SQLCipher for Android Performance Issue

I’m seeing significant performance issues after migrating from 4.13.0 to 4.14.0 (same issue on 4.14.1). Looking at the logs:

2026-04-23 09:40:39.790 1532-1614 I Database keying operation returned:0
2026-04-23 09:40:40.381 1532-1614 W JNI critical lock held for 582.200ms on Thread[41,tid=1614,Runnable,Thread*=0xb400007acd888840,peer=0x2278468,“DefaultDispatcher-worker-12”]
2026-04-23 09:40:40.566 1532-1603 I Database keying operation returned:0
2026-04-23 09:40:41.137 1532-1603 W JNI critical lock held for 563.490ms on Thread[31,tid=1603,Runnable,Thread*=0xb400007acd871eb0,peer=0x2185560,“DefaultDispatcher-worker-1”]

I notice the JNI critical lock logs used to report values of around 170ms, but now consistently over 500ms. The only thing changed is the sqlcipher dependency version.

Hello @marcardar,

Thank you for the report. Below is some feedback based on your logs:

1. With the release of SQLCipher 4.14.0 ^[1] the default cryptographic provider changed to LibTomCrypt for sqlcipher-android Community Edition. There are a host of benefits ^[2] to the move. With our internal testing we found that the performance impact would be modest for most applications with typical workloads. However, given the timing, it is likely that the change in provider is related to the issue you are reporting. Especially because the keying operation is designed to be time consuming ^[3] to prevent dictionary and brute-force attacks.
2. The JNI critical lock held for problems noted in the logs will be resolved in our next release. This adjustment will remove usage of GetStringCritical and GetPrimitiveArrayCritical within the JNI layer, along with their respective release functions. Those critical sections disable the garbage collector from running until released, could also affect timely allocation of new objects, etc. This change may improve performance since it seems that there are a variety of potential performance issues that could occur when executing time consuming operations in critical sections ^[4][5] (even if the operations become only slightly slower). All the Critical calls will be replaced with non-block API calls instead. This may alleviate some of the issues you are seeing. We will likely have an upcoming release with that change soon.

If that change doesn’t improve the situation, can you share a bit more about the performance issue? For example:

1. What is the application doing at or around when the keying operation is performed?
2. How connections are managed in the application?
3. What devices / hardware are you seeing the issues on?
4. Does your application utilize WAL mode?

With further review, it may be possible to suggest other changes to address a perceived slowdown.

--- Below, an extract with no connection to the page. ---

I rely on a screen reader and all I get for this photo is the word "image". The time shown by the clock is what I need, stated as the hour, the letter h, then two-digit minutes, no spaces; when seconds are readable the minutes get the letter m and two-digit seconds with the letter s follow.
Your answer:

1. SQLCipher 4.14.0 Release | Zetetic ↩︎

2. SQLCipher 4.14.0 Release | Zetetic ↩︎

3. SQLCipher Design - Security Approach and Features | Zetetic ↩︎

4. https://bugs.openjdk.org/browse/JDK-8199919 ↩︎

5. https://bugs.openjdk.org/browse/JDK-6186200 ↩︎

Hi @marcardar,

We recently released SQLCipher 4.15.0 ^[1] which include the JNI changes mentioned above for sqlcipher-android. When you get the opportunity, would you try the latest release and if you’re still experiencing a performance issue would you mind sharing feedback regarding the questions asked above?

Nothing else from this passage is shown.